* **TASK PROMPT**
In the Keir Choreographic Award announcement, how many of the selected artists will continue on to the finals at Carriageworks?

* **EXERCISE PASSAGE**
┌──
2018 Keir Choreographic Award Works

 

Dancehouse Announces 2018 Semi-Finalists’ Works for KCA

Semis  6-10 March | Finals  15-17 March

Melbourne-based Dancehouse, in partnership with The Keir Foundation and Sydney’s Carriageworks, have announced the program order that the eight artists who have been selected for the 2018 Keir Choreographic Award  (KCA) will perform in at the Semi-Finals at Dancehouse next month.
Only four will continue on to the finals at Carriageworks.
The artists were selected by a high-profile international jury to take part in the biennial competition, dedicated to the commissioning, presentation, promotion and dissemination of new Australian choreography – Australia’s first major choreographic award, supported by the Australia Council for the Arts.
└──
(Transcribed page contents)
┌──
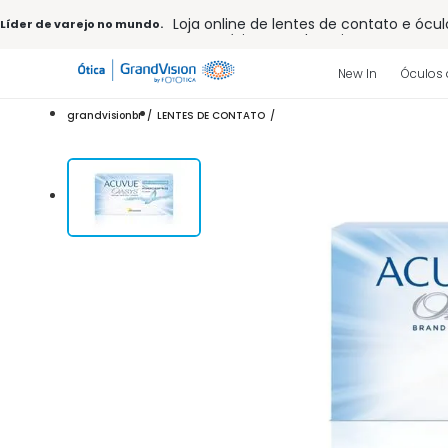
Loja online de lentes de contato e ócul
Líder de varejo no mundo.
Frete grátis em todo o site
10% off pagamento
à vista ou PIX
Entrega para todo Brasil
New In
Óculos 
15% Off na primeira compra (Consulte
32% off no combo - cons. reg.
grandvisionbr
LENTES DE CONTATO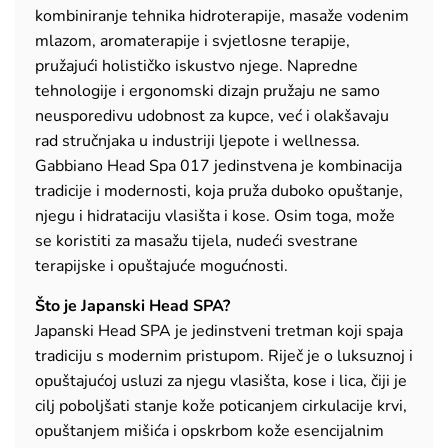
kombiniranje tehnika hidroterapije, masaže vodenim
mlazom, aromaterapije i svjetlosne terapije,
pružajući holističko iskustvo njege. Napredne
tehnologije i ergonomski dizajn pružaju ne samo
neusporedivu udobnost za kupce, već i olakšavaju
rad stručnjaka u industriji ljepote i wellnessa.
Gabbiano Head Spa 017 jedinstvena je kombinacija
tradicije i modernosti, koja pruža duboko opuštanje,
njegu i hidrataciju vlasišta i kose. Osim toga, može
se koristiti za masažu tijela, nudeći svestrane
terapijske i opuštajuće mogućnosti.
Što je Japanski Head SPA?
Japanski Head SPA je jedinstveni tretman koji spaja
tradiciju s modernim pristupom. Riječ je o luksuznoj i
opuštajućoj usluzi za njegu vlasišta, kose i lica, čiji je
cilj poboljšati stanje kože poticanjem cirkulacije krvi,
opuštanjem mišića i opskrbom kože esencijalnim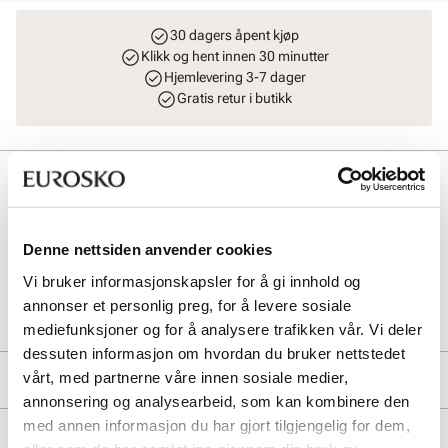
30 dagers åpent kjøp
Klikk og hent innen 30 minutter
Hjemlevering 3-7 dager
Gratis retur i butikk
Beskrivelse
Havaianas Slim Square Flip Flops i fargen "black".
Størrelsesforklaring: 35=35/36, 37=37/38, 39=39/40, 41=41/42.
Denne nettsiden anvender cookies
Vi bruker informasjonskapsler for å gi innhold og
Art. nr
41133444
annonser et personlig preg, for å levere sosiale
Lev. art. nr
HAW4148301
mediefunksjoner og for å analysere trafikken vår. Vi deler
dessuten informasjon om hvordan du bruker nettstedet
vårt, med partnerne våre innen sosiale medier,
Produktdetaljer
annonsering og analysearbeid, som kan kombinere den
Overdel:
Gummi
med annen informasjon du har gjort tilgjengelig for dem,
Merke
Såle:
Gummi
└──
* **OUTPUT OF THE TASK**
Four of the eight selected artists will continue on to the finals.